The Minnesota Department of Health is coordinating offers of mask donations for health care workers, such as Friday's donation by Twin Cities Habitat for Humanity of 7,500 masks to Hennepin Healthcare and M Health Fairview.
"The N95 mask shortage is an issue all health care systems are facing across the country," M Health Fairview, which operates St. Joseph Hospital, said in a statement that thanked local organizations for mask donations.
The mask problem will only worsen, some fear. "We have the supplies right now," said Bobbie Bertram, a nurse practitioner for the trauma service team at CentraCare St. Cloud Hospital. "But we're going to deplete the stockpile. When we hit the peak, we need to make sure we have the supplies to make us safe."
On March 10, the CDC relaxed its guidelines for protective medical equipment use, saying the supply chain cannot meet demand. Surgical masks, like the ones that Spike and her colleagues have been using, are now considered "an acceptable alternative," according to health officials. And Vice President Mike Pence said new legislation will ramp up mask production immediately, with health care workers receiving tens of millions more each month.

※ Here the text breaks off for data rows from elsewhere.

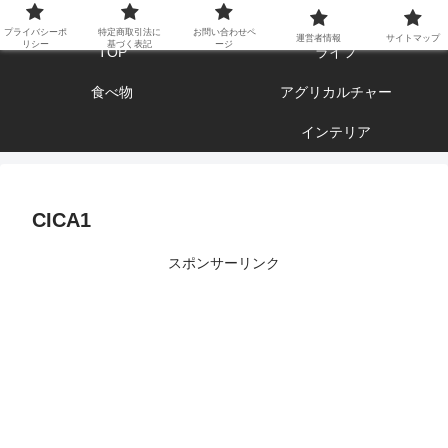
エンジョイ ブログライフ
プライバシーポ
特定商取引法に
お問い合わせペ
運営者情報
サイトマップ
リシー
基づく表記
ージ
TOP
ライフ
食べ物
アグリカルチャー
インテリア
CICA1
スポンサーリンク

In the meantime, Spike and other nurses are doing what they can with what they have even as they try every avenue to get more masks. But Spike worries it's already too late for her and her colleagues, who have been exposed to COVID-19 since the hospital admitted its first patient last weekend.
Spike's whole family is quarantined and she is practicing social distancing in her own home. Her 6-year-old daughter, Maggie, has asthma so severe that every cold or virus turns into pneumonia. Just last month, on a family vacation, Maggie ended up in the emergency room. Spike and her husband give the child nebulizer treatments multiple times a day. In the face of this pandemic, Maggie keeps asking why she can't snuggle and watch television with her mother.
When Spike ends a shift, she changes clothes at work, and as soon as she gets home she puts her scrubs on hot in the laundry and takes a shower. Her husband has become the primary parent.
Some colleagues have taken more extreme measures, like one nurse, the sole breadwinner in his family, who is living in a tent in his garage.
In recent days, Spike has thought about not going to work to protect herself and her family. But for her, nursing is a calling — the only job she's wanted to do since she was a young girl — and she loves her work and colleagues.
She grew up chronically ill in New Hope. A disorder called cyclic vomiting syndrome started at age 5, and was at its worst between age 9 and 12, keeping her hospitalized for months at a time. She was fed through a tube. The family traveled all over the Midwest to get a diagnosis. During that time, she had mean nurses and she had good nurses.
"And ever since I was 9 years old, I wanted to be a nurse, because I wanted to be one of the good ones," she said.
Spike has read about health care workers in China who died from the virus because they weren't protected. She's read about American health care workers who have been infected. When she's gone to work this week, she's felt it in her chest: anxiety, and fear. She's angry at a lack of forethought and planning — by the government, by the health care industry — to not have a larger stockpile. She's most worried about exposing her family to the virus. Spike signed up to be a nurse, she said; her family did not.
But still, on Saturday morning, she'll get in her car with her mask stockpile, drive to St. Paul and walk into the COVID-19 unit for her 7 a.m. shift.
"There's a sense of duty, a sense of guilt when you're not there," Spike said. "We take an oath to do good and take care of people, and I will honor that, whether I'm covered or not. Because that's the only thing I know how to do."